Chacune s'inscrit dans une durée qu'il convient d’estimer en tenant compte en particulier des éléments suivants :

  • - les normes de qualité de rejet peuvent changer à terme,
  • - la capacité de traitement peut devoir être augmentée,
  • - le « statu quo » (ou la « rénovation ») doivent être abandonnés dès que les seules dépenses d’exploitation correspondant à ces solutions deviennent supérieures à la totalité des coûts de la solution « remplacement » (y compris amortissements et frais financiers).

Les dépenses d’exploitation sont ensuite estimées sur la période retenue pour le calcul. Le « statu quo », et même la « rénovation » entraînent normalement une croissance plus rapide de ces dépenses, selon une tendance estimée à partir des coûts réels récents.

L'amortissement économique et les frais financiers sont estimés de façon homogène pour les trois solutions :

  • - au « statu quo », ne s’impute normalement qu'un reliquat d’amortissement, fonction de la valeur estimée des équipements en début et en fin de période ;
  • - dans le cas de la « rénovation », s’ajoute à cet amortissement la part correspondant à l'investissement supplémentaire, généralement faible ;
  • - pour le « remplacement », l’amortissement est calculé, comme pour le « statu quo », à partir des valeurs en début et en fin de période.

Pour évaluer chaque solution, on dispose finalement :

  • — du coût total annuel d'utilisation sur la période,
  • — du montant de l'investissement,
  • — et de la performance prévisible (kg/j DBO éliminée), si l'on a procédé à l'étude de fiabilité.

La comparaison des coûts annuels moyens normalisés par les performances (francs par an et par kg/jour de DBO éliminée) fait apparaître la solution la moins coûteuse pour les administrés. Il est également intéressant de comparer ces coûts normalisés de dépollution entre villes et de se donner des objectifs en ces termes.

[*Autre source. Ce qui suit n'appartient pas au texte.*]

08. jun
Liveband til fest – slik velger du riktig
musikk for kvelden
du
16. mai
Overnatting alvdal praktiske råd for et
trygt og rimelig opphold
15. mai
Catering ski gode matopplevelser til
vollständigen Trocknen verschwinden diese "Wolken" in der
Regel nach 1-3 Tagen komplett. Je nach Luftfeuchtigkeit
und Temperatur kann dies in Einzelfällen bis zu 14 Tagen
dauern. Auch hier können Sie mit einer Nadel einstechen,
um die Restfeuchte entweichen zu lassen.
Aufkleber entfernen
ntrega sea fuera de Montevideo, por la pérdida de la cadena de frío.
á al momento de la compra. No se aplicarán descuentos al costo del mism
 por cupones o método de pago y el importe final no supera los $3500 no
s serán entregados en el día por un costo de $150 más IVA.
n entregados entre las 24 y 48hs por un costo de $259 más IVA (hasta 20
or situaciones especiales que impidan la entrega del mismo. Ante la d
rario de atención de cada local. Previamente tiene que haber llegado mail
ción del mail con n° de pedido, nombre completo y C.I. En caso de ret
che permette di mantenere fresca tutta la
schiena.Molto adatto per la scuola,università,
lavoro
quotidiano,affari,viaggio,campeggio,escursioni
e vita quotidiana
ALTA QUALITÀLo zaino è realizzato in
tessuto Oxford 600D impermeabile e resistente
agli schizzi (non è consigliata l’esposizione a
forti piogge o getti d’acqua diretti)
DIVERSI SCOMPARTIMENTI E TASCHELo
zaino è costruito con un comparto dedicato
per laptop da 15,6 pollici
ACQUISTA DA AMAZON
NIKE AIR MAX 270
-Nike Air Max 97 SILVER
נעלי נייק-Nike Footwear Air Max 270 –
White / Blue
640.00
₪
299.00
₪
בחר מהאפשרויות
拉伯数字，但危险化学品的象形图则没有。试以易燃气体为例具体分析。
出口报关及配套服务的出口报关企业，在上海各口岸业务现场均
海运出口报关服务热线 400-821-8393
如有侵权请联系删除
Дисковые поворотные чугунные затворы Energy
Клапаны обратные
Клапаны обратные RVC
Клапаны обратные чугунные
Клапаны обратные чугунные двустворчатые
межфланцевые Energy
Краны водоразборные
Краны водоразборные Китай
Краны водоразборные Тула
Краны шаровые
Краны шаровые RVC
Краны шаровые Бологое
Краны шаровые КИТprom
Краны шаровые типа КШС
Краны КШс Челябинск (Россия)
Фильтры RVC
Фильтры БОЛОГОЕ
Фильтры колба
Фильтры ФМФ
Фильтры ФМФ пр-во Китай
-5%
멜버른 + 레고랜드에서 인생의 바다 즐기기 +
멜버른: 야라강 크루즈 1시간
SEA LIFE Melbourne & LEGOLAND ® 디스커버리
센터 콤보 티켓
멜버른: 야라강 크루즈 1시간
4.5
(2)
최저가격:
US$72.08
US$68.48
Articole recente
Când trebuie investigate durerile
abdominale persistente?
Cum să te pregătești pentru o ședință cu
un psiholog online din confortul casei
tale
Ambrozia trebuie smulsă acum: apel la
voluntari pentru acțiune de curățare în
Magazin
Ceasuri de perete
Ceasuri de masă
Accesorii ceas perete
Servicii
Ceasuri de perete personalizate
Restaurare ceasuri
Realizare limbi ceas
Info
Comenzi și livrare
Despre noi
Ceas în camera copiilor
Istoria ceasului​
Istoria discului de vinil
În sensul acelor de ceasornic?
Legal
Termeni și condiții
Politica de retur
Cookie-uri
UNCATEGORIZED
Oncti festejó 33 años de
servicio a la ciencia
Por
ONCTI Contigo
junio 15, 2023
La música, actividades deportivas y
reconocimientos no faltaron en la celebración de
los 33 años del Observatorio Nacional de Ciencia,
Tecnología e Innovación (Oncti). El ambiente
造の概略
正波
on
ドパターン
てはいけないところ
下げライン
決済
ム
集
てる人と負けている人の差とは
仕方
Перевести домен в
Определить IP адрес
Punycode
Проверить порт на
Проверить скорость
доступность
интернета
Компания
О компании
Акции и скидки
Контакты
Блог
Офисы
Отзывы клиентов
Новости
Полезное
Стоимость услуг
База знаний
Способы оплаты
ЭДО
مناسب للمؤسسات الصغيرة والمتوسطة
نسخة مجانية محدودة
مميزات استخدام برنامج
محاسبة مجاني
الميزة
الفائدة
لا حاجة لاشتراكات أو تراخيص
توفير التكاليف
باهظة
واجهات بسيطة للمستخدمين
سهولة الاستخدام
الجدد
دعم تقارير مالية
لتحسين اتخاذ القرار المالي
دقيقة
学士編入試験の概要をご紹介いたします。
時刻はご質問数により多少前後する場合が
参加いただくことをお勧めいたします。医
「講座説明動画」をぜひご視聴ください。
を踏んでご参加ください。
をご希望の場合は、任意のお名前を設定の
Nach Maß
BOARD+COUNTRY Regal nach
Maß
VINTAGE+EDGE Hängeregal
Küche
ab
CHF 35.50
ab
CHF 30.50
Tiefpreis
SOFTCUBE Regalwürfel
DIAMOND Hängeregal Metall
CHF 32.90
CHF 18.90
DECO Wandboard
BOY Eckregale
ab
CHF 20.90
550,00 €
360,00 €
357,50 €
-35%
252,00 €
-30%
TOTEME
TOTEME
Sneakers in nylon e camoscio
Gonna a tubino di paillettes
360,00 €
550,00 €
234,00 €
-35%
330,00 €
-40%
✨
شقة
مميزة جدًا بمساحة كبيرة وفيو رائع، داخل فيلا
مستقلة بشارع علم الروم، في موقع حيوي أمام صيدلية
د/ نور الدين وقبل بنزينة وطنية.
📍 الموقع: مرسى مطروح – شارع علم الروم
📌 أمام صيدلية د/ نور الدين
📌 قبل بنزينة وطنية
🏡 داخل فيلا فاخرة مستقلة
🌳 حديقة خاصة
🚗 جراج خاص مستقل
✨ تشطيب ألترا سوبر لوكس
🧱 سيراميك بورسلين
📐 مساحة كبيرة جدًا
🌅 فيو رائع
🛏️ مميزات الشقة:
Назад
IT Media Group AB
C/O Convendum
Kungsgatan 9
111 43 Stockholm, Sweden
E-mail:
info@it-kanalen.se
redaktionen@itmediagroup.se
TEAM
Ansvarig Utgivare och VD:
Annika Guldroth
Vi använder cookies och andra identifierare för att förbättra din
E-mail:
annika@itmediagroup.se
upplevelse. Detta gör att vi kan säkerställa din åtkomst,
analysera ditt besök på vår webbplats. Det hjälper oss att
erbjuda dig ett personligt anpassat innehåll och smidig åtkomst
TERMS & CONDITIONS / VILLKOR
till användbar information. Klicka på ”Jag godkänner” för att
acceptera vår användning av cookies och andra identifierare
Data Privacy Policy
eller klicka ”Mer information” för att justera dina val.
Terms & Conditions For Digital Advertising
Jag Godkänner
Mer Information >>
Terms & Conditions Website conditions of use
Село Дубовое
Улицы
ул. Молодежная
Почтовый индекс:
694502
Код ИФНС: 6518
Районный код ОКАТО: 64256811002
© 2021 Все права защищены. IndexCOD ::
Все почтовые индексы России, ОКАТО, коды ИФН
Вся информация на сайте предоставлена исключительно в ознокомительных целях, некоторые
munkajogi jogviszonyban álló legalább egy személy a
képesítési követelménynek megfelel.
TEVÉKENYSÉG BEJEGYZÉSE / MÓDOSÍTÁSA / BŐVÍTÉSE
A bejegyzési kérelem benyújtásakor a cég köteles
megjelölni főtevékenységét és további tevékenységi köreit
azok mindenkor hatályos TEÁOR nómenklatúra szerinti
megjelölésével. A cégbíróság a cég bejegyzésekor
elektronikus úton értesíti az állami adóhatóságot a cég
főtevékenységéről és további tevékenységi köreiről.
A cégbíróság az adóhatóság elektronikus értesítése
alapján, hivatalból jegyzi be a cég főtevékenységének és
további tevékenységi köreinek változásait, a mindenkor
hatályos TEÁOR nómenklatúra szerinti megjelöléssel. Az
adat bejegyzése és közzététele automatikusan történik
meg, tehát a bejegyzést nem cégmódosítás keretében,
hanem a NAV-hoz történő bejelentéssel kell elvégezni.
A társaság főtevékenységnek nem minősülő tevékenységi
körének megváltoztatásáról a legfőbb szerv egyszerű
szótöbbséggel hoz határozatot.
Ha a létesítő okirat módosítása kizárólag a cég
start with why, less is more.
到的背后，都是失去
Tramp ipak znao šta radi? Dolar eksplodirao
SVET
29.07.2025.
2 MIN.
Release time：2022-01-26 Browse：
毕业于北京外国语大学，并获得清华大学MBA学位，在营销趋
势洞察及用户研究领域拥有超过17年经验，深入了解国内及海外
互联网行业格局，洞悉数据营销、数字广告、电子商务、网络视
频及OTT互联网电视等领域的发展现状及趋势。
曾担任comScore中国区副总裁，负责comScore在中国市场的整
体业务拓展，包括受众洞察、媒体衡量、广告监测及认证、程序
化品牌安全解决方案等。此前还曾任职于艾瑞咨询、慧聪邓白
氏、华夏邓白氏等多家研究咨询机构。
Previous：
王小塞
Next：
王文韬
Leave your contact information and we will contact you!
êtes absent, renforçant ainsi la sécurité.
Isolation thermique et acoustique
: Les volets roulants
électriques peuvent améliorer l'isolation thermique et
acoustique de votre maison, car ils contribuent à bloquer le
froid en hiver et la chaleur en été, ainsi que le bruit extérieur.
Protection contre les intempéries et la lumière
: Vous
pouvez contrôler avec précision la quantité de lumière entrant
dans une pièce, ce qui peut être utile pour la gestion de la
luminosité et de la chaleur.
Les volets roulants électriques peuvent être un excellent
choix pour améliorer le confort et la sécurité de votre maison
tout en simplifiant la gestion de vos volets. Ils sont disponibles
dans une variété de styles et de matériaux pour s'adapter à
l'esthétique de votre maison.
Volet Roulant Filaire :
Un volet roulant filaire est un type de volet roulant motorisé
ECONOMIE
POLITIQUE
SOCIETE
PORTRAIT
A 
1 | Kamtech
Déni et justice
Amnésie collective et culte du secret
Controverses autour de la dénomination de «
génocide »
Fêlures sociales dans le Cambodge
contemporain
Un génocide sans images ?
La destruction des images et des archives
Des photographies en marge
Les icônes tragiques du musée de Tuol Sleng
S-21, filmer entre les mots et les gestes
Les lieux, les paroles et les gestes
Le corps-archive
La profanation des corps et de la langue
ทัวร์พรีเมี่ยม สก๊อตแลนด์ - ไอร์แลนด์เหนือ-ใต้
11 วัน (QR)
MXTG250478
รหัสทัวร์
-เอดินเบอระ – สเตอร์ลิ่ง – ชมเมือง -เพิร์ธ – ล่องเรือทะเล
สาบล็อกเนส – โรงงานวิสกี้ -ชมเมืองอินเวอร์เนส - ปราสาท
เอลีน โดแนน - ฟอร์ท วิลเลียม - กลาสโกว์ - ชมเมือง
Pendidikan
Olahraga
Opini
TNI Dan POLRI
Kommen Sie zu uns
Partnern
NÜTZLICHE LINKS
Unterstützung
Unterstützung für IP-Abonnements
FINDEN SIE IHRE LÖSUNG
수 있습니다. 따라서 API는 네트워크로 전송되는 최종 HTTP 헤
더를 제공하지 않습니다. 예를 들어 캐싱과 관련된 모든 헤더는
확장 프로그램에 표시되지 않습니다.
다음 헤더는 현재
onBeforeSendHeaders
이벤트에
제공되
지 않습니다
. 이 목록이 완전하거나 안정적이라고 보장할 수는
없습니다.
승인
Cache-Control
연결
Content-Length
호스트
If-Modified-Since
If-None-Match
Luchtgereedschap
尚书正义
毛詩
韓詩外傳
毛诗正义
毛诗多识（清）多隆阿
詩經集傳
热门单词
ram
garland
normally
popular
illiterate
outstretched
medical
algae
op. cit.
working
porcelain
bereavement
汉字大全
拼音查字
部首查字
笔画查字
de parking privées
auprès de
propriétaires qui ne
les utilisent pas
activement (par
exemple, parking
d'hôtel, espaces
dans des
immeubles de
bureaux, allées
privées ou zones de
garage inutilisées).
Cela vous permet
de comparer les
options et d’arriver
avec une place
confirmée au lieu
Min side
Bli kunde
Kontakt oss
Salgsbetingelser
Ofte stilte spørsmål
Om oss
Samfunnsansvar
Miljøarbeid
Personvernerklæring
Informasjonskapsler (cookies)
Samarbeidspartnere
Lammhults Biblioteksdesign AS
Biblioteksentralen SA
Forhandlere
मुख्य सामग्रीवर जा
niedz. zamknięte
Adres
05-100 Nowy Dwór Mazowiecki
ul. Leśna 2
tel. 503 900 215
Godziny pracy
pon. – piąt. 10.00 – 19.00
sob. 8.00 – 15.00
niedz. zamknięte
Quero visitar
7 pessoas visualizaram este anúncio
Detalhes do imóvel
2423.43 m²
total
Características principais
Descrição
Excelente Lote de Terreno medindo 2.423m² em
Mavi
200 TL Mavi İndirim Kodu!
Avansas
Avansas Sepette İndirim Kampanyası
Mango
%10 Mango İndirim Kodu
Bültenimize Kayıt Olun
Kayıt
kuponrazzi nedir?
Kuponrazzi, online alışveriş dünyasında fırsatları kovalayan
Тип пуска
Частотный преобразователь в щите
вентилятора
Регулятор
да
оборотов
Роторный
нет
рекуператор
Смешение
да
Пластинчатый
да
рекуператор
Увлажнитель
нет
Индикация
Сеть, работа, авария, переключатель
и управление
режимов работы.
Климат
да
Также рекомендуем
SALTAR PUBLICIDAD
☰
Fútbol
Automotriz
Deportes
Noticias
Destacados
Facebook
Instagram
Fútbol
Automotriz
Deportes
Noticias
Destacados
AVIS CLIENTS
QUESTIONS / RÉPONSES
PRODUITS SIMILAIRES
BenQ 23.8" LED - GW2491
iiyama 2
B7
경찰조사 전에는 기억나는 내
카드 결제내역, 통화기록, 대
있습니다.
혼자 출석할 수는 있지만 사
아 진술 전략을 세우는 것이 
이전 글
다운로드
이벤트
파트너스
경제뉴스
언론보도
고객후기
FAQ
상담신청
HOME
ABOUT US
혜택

Le taux de rentabilité interne de chaque solution a également un intérêt : le fait qu'un taux soit positif ne suffit évidemment pas à emporter la décision car il y a compétition de fait entre plusieurs types de projets pour l'attribution des crédits municipaux de protection de l'environnement. Quand il s’agit d’améliorer des fonctions existantes en rénovant des installations ou en les remplaçant, la comparaison des taux de rentabilité interne donne une indication des priorités. Il est également intéressant de comparer les taux de nouveaux projets aux taux historiques admis de fait pour des projets de même type.

La détermination des coûts est déjà une préoccupation courante des décideurs. Mais, pour parvenir au meilleur choix il est indispensable que ces coûts ainsi que les performances prévisibles soient intégrés méthodiquement dans le calcul économique.

CONCLUSION

Arrivant à maturité, le souci de protection de l'environnement au moindre coût des administrés ne peut qu’amener les municipalités à justifier l’économie des investissements envisagés et à contrôler périodiquement la validité des choix compte tenu des coûts et des performances réelles obtenues.